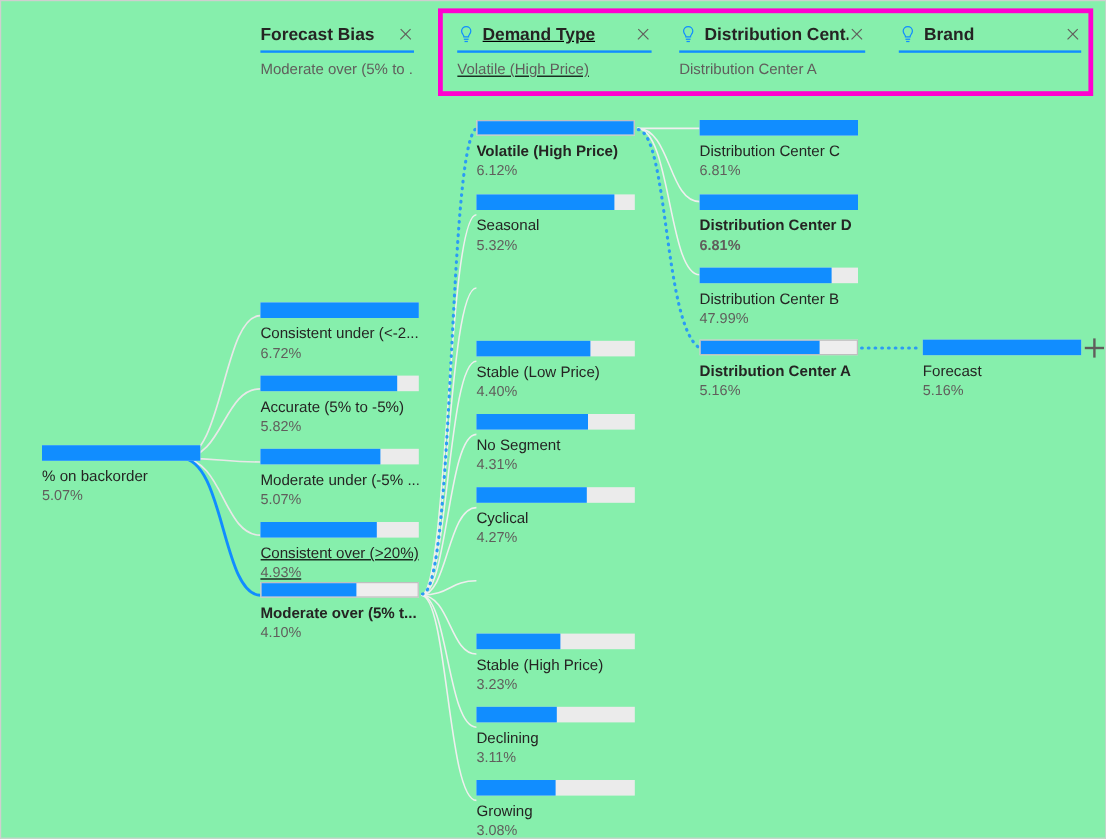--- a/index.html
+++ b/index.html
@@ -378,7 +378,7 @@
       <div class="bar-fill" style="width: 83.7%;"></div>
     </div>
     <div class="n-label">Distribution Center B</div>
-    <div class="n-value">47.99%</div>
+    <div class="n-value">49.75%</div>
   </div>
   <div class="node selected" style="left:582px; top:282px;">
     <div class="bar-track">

WORK TO BE COMPLETED: Wherever the word "class" appears in the entries above, copy that line.

RESULT OF THIS EXERCISE:
       <div class="bar-fill" style="width: 83.7%;"></div>
     <div class="n-label">Distribution Center B</div>
-    <div class="n-value">47.99%</div>
+    <div class="n-value">49.75%</div>
   <div class="node selected" style="left:582px; top:282px;">
     <div class="bar-track">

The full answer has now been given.